Ghosts – by Rustin Larson
There is the story of the bride who caught fire
brushing the candelabra, who took a tumble
down the marble staircase, who broke her neck
on her wedding day. She continues to haunt
the hotel, dancing alone in the ballroom
as the elderly Scottish bellman, also a ghost,
applauds kind-heartedly. “Poor lass,” he mutters
to himself. “Poor wee lass.”
There is the woman with the wild poodle’s hair
who haunts the library. She insists I find the book
on The Ecstatic Dance which we do not own.
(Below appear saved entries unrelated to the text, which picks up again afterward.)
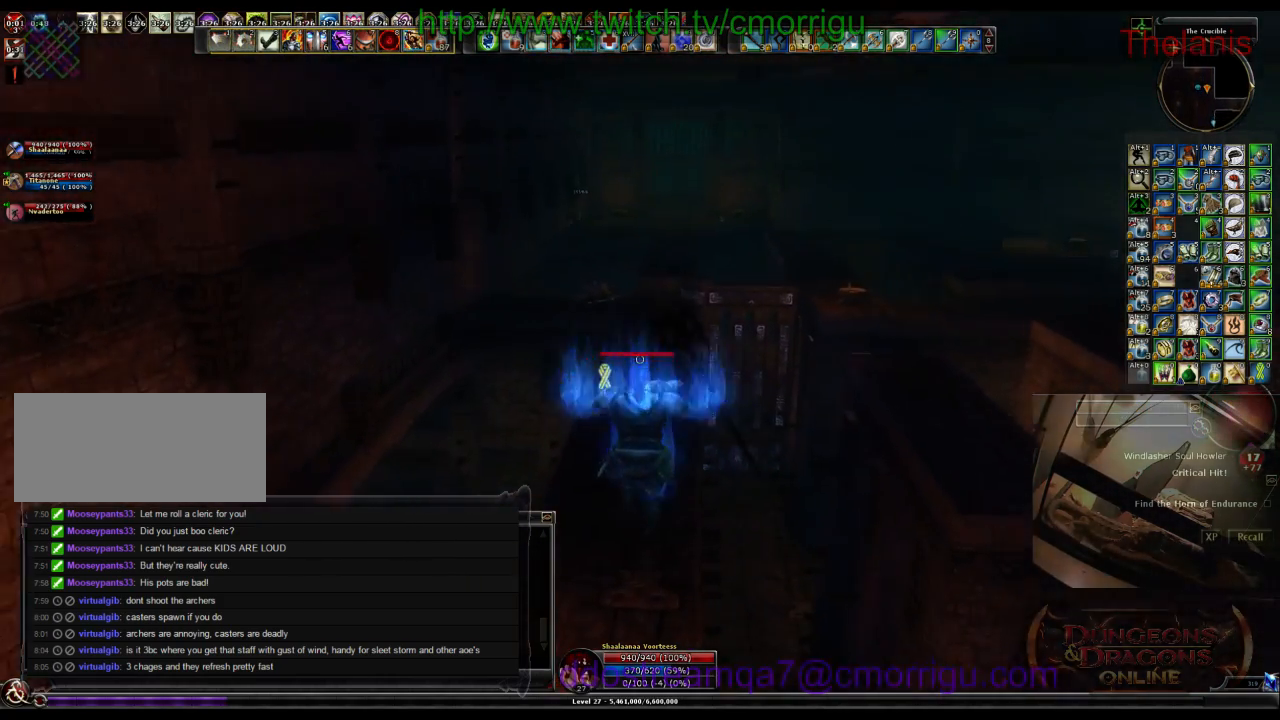
{"keys": ["w"], "events": []}
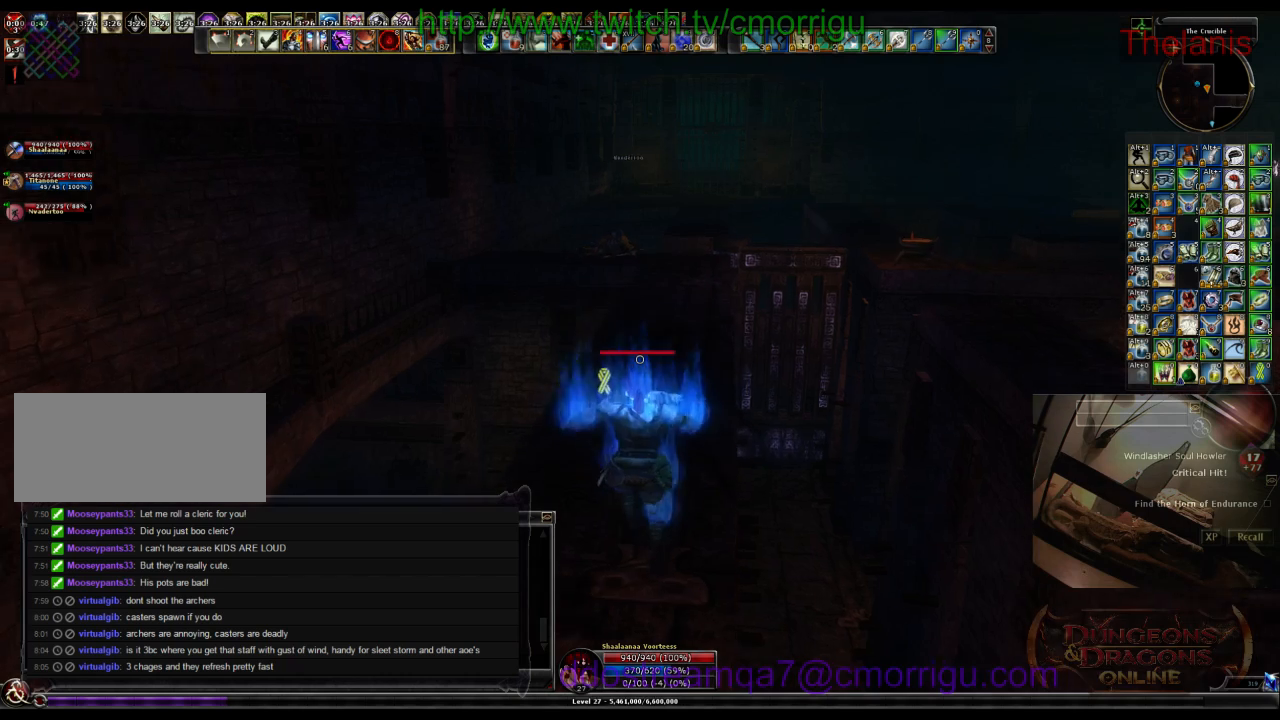
{"keys": ["w"], "events": []}
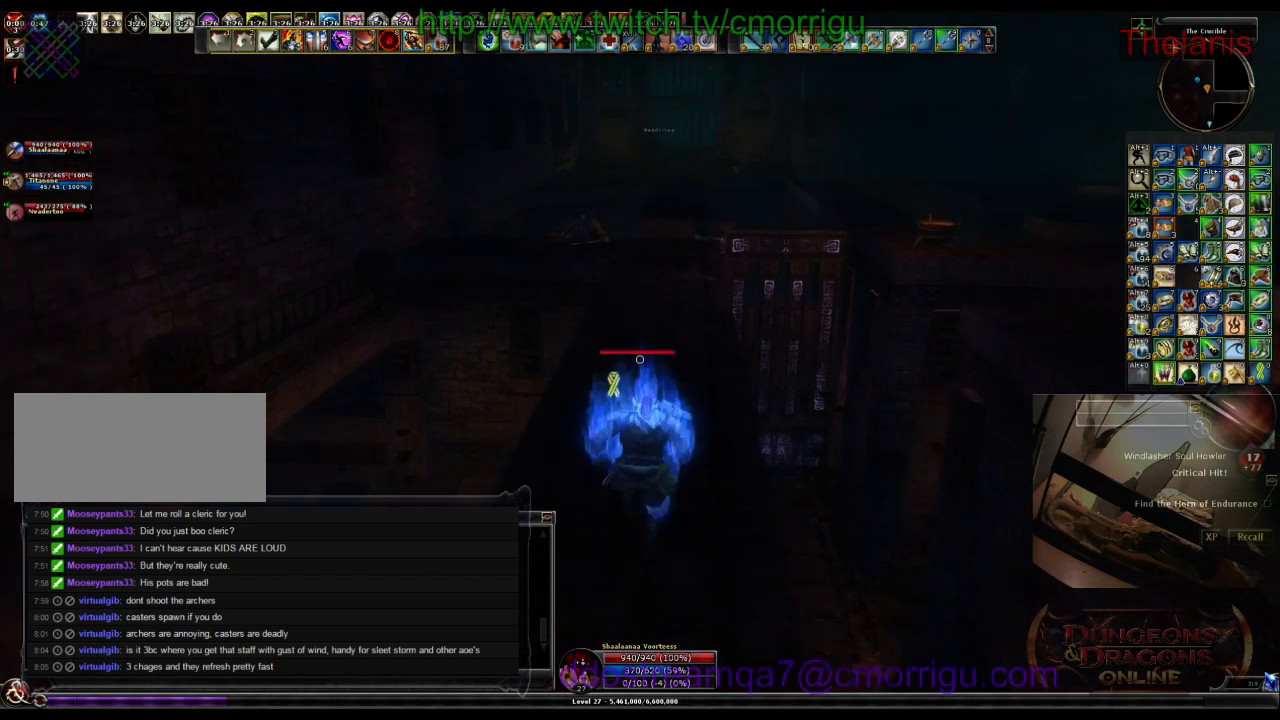
{"keys": ["w"], "events": []}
At night I watch an episode where everyone
catches an aphasia virus and starts speaking
coffee house poetry from the 1950s.
My Kleenex takes a nap on the table
and looks like a weary ghost.
The money in the coin pouch has touched
so many hands, some of whom are no longer
living. I can hear the mouse singing in the rafters,
a soft song like an anemic wren.
I keep meeting myself as a child walking
with no shoes down the burning sidewalk, seeking out
the curbing for patches of wet grass, passing
the telephone company’s local nerve center,
the door propped open for the heat,
the women inside with their headsets
and black spaghetti of cables and plugs
and switches. One of them once scolded me
when I made a prank call to a neighbor.
I pretended I knew about Harry who was betting
on the horses. “You don’t know my Harry!”
The woman laughed. I hung up and a few seconds
later the phone rang. The jig was up.
All those telephone workers are dead
or in the nursing home now, but one of them
scared the bejesus out of me. Her voice
was so stern and cold and I could tell
her name was Phyllis and she wore
a blue print dress of maple leaves and sharp branches.